* **Problem**: Can you write out the rows below word for word, starting at the line containing "Q: Count the plush toys." and continuing through the last row, with both ends included and the pictures left out?

(Entries taken from a collection)
Begin
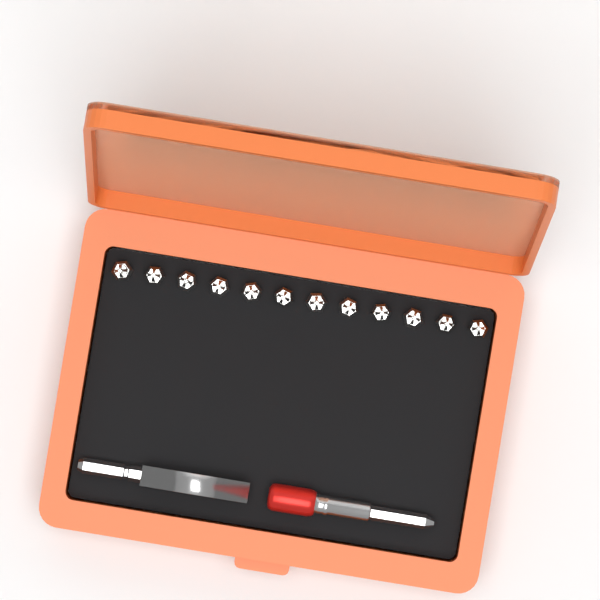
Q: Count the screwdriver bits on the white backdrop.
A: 12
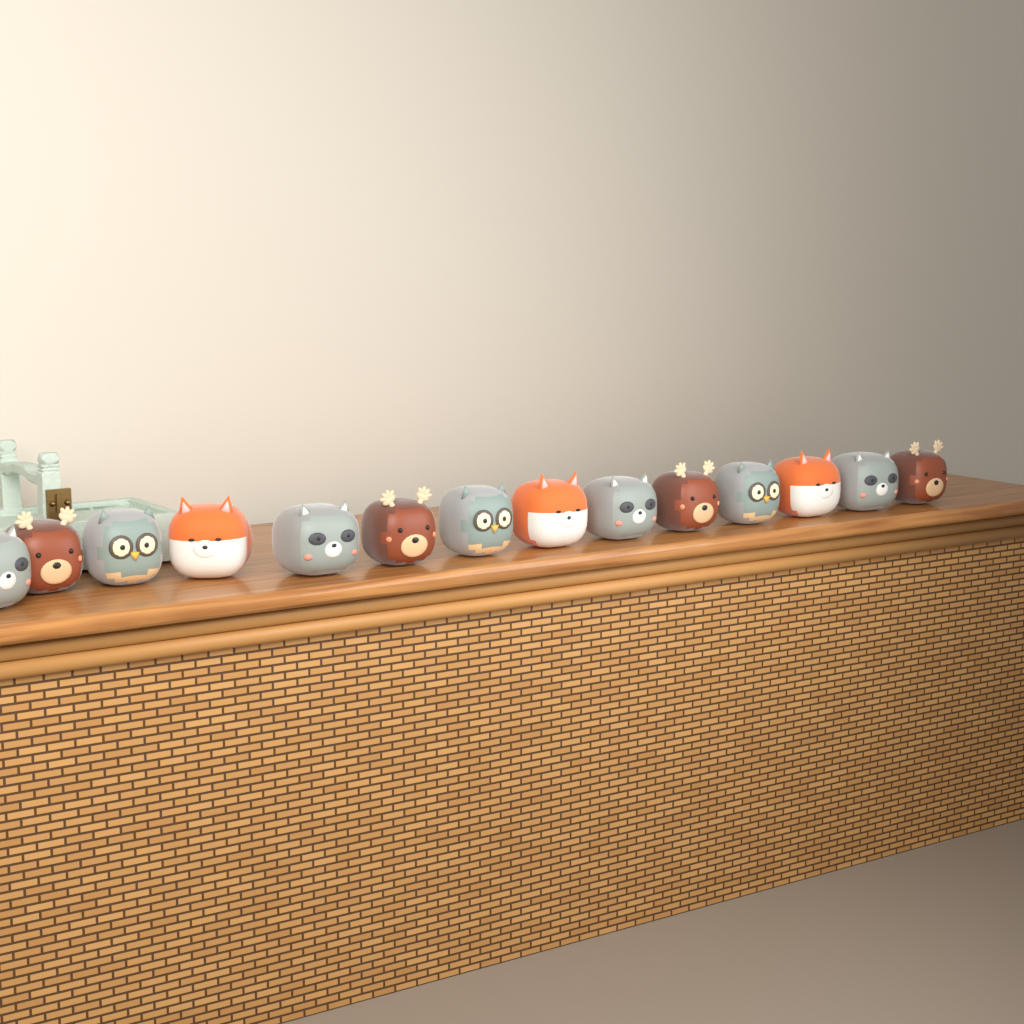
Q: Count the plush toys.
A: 14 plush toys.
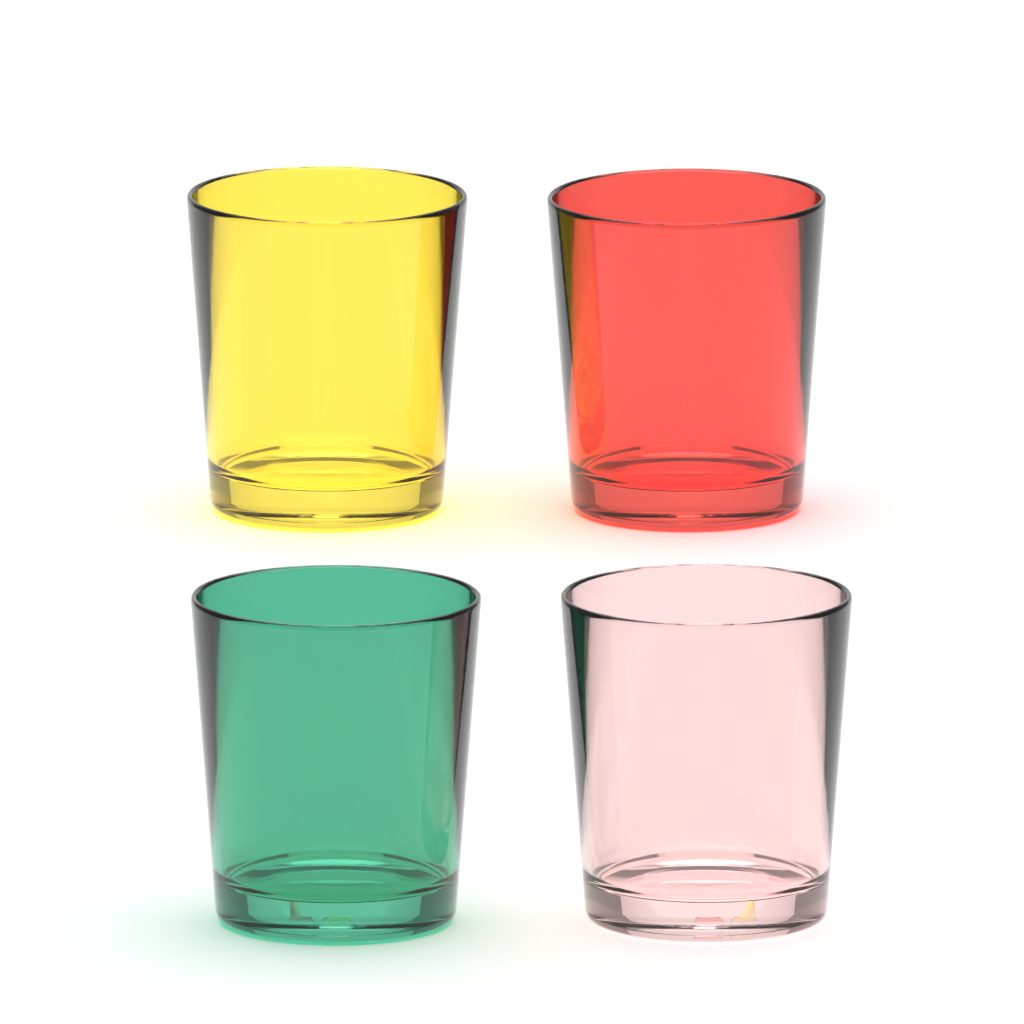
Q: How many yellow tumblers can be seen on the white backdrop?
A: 1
End
* **Task answer**:
Q: Count the plush toys.
A: 14 plush toys.
Q: How many yellow tumblers can be seen on the white backdrop?
A: 1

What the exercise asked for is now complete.